(Friday, December 8, 2006) -- When former United States men's manager Bruce Arena was fired in July, I wrote that new U.S. Soccer Federation president Sunil Gulati might well have painted himself into a corner. Now that months of searching for a new coach have proven fruitless, how narrow that corner has become is more and more apparent.
In announcing that Arena's contract would not be renewed, and that a world-wide search would begin for a successor, Gulati set out a list of attributes he would look for in a new coach. First and foremost would be a record of success at the international level, followed closely by a depth of understanding of the American game and the American system.
Gulati went on in the same vein and when he finished his list of qualifications, it was apparent he was essentially describing Arena.
Arena's tenure did not end well. Both sides said some harsh things both publicly and privately. This left Gulati with the difficult task of finding a successor who would be generally recognized as someone who instantly appeared demonstratively better than the coach he had fired.
Reportedly, Gulati's world-wide search looked most intensely at four coaches: former Germany coach Jürgen Klinsmann, who lives in California, former Argentina coach Jose Pekerman, Manchester United assistant coach Carlos Queiroz, who has worked with USSF before, and Gerard Houllier, coach of French champion Lyon.
Klinsmann was the odds-on favorite. Pekerman was probably number two, especially based on his long tenure coaching Argentina's youth national teams to world championships. But his biggest drawback was that he speaks virtually no English.
Then there is the question of money. The USSF is an organization with a long history of internal squabbling.

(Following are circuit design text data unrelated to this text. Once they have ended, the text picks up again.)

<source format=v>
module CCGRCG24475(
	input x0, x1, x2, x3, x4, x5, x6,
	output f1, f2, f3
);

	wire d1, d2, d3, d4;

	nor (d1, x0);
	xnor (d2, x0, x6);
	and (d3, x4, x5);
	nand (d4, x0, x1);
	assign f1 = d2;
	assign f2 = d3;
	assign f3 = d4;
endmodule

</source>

It is composed of parts that have very different missions, some representing the youth game as played under the control of state organizations from Maine to Hawaii, others representing adult recreational soccer and still others representing the professional game and the international teams.

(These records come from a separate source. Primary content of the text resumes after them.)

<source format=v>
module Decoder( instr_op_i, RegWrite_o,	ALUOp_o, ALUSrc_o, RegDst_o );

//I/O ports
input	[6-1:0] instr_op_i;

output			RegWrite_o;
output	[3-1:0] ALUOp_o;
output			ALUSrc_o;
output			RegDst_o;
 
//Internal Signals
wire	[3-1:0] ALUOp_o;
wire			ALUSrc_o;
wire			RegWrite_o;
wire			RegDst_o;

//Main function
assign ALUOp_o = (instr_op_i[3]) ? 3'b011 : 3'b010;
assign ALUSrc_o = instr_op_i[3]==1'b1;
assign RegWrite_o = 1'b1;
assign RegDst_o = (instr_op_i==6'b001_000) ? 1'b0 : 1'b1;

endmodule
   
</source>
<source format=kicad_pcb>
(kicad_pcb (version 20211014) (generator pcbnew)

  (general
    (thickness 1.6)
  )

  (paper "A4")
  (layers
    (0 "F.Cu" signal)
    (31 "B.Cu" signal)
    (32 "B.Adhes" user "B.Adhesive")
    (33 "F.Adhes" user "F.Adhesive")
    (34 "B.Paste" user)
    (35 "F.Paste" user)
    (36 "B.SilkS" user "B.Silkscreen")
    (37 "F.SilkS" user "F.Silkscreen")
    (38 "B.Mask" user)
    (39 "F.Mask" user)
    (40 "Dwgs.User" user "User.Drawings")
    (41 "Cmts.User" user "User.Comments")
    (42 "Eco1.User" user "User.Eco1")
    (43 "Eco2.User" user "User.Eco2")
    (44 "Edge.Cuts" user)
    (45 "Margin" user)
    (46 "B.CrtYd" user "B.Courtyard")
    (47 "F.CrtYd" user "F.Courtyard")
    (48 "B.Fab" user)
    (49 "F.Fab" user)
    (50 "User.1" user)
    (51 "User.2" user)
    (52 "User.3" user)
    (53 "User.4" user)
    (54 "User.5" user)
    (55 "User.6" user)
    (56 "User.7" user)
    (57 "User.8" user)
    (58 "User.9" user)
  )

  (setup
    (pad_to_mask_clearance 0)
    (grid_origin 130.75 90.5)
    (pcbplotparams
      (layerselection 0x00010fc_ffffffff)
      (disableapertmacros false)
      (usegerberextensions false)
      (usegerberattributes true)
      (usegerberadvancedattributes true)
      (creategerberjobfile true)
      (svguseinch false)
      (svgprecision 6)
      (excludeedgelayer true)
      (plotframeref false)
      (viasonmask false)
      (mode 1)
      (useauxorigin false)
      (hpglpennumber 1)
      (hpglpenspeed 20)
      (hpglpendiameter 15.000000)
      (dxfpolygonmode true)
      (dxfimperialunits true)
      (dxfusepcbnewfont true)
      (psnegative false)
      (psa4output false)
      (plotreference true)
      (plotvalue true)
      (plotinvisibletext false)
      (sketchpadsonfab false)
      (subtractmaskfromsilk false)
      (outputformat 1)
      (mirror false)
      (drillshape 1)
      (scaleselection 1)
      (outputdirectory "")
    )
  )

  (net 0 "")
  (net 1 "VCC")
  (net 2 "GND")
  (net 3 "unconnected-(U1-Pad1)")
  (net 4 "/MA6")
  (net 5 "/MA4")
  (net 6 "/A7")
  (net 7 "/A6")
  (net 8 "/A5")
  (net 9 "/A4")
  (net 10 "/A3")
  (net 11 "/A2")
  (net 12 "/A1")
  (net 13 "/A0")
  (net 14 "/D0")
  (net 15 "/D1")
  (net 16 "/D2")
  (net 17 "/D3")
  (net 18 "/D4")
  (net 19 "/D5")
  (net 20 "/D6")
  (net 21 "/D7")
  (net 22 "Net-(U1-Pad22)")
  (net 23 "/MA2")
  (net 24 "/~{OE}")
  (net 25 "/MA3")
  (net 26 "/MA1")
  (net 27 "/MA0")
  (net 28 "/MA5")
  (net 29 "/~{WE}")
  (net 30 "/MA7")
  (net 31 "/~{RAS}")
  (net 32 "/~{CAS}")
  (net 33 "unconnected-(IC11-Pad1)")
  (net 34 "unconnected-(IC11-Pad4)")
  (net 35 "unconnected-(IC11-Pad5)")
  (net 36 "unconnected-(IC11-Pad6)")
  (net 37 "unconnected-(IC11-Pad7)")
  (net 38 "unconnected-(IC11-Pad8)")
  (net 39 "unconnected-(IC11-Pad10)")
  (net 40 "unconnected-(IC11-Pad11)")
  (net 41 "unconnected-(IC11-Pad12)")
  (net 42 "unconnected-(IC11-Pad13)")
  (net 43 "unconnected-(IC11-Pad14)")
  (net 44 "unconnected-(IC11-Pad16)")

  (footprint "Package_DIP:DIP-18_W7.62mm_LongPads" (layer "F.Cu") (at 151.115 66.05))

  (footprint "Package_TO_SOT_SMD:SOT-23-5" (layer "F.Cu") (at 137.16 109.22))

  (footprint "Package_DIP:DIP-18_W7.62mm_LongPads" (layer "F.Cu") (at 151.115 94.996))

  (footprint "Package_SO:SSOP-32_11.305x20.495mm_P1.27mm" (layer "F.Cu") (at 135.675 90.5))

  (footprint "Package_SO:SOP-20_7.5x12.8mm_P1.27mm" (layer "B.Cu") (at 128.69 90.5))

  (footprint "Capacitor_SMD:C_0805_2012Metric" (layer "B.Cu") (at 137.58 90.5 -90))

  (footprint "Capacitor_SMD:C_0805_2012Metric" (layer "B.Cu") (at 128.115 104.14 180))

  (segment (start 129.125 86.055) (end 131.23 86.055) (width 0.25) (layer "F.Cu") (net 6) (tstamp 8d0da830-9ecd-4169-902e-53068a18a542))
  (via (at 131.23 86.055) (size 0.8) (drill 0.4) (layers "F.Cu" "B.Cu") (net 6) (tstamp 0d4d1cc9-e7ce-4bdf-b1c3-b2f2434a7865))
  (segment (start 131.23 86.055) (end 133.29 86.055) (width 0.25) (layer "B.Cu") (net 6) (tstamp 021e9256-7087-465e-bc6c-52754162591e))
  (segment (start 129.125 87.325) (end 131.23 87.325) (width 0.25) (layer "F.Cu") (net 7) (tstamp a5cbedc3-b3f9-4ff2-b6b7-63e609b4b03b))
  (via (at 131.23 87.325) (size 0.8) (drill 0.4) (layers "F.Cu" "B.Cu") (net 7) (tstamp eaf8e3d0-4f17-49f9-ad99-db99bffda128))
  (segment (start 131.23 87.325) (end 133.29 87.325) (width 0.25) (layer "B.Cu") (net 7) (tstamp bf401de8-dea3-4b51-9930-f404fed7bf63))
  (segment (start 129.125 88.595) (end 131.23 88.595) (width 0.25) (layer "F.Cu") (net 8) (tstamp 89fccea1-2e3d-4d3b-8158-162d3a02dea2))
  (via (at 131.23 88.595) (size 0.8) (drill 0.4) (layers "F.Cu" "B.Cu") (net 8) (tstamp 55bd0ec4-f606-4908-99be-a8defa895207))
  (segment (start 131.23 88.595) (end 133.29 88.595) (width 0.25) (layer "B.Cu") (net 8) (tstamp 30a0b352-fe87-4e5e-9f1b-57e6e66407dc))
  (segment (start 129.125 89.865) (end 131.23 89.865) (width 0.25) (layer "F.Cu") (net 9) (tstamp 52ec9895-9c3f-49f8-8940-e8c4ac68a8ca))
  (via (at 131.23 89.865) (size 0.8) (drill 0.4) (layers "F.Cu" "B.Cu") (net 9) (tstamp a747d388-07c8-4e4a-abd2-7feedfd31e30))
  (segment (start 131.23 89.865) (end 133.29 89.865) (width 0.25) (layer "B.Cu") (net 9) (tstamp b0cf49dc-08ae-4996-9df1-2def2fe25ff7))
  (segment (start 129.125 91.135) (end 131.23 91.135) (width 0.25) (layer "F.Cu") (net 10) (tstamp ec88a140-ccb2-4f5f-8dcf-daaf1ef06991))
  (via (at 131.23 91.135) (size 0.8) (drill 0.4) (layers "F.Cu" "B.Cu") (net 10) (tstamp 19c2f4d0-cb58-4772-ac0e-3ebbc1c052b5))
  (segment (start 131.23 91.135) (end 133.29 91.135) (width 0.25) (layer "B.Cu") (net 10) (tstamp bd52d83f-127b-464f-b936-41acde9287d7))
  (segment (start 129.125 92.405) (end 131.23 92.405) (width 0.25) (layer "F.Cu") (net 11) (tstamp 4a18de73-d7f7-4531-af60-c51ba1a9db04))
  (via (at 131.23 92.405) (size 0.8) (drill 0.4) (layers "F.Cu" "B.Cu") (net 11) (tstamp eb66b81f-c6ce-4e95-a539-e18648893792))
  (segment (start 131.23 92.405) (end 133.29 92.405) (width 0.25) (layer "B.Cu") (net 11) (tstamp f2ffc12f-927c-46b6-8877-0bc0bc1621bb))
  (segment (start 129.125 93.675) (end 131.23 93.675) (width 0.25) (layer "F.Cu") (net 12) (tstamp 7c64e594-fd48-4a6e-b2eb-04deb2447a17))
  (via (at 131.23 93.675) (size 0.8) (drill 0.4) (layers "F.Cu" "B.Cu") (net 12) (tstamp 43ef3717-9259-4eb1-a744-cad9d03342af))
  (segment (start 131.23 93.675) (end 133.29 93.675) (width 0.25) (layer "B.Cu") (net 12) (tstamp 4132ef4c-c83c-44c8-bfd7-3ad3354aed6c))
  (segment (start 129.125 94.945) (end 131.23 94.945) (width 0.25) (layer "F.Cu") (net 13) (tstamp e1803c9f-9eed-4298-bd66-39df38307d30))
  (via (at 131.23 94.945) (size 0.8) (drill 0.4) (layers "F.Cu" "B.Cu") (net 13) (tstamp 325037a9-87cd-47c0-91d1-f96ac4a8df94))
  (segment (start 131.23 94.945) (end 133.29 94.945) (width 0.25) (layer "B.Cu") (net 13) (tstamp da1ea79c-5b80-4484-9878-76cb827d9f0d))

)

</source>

Arena was paid about $800,000 a season, a modest amount by international standards, but a huge amount when compared to what soccer coaches have made in this country in the past. Many of the factions within the U.S. Soccer "family" were upset about the amounts being paid to Arena and other national-team coaches. But to hire the level of coach that Gulati clearly wants is going to take a salary offer well in excess of what Arena was paid.
This is clearly a risky proposition given the internal politics of the organization, so Gulati is limited in what he can offer, lest he face a revolt in the ranks. That appears to be one of the factors in the talks with Klinsmann breaking off.
When Gulati was elected the new USSF president last March, it represented a triumph of internal politicking. He ran without opposition and was elected by acclamation after he was able to stitch together a coalition of all the disparate interests within the organization. If he is now to come forward and say he is paying a new coach maybe three or four times what Arena was making, even if he can find a sponsor or group of sponsors to pick up most of the tab, he will run the risk of destroying the new found spirit of cooperation within the organization, and returning it to the era that existed before his predecessor Bob Contiguglia took over nine years ago. Back then, the different factions barely spoke.
Another complicated issue revolves around the entire U.S. youth development system. From the moment he took over as USSF president, Gulati has said one of his top priorities is to revamp youth development, especially to try to insure minorities be given a much improved focus. If Arena had a failing, it was that he concentrated too much on the national-team program and not enough on the question of youth development. So, Gulati needs to find a new coach who is willing to devote considerable time and effort to youth development. This is not something with which most national coaches worldwide concern themselves, but the U.S. presents a unique situation.
So the search goes on. Bob Bradley, who was Arena's assistant at D.C. United and with the 1996 U.S. Olympic team, will take over on an interim basis through the winter and spring during, a period in which the Americans might will play a few friendlies. Perhaps, after the European season ends in May, Queiroz or Houllier might come available.
Had Arena's top assistant and confidant Glenn (Mooch) Myernick not passed away so shockingly, the whole process might have been easier. He could have taken over on an interim basis, even through the conclusion of the European championships in 2008, when several big-name coaches, such as Dutchman Guus Hiddink, now Russia's coach, might come available. By then, Klinsmann might be more receptive to getting back into coaching.
In any event, things are not going smoothly for Gulati. It will be interesting to watch how he digs himself out of a hole that to a great extent is one of his own making.
Robert Wagman is SoccerTimes senior correspondent.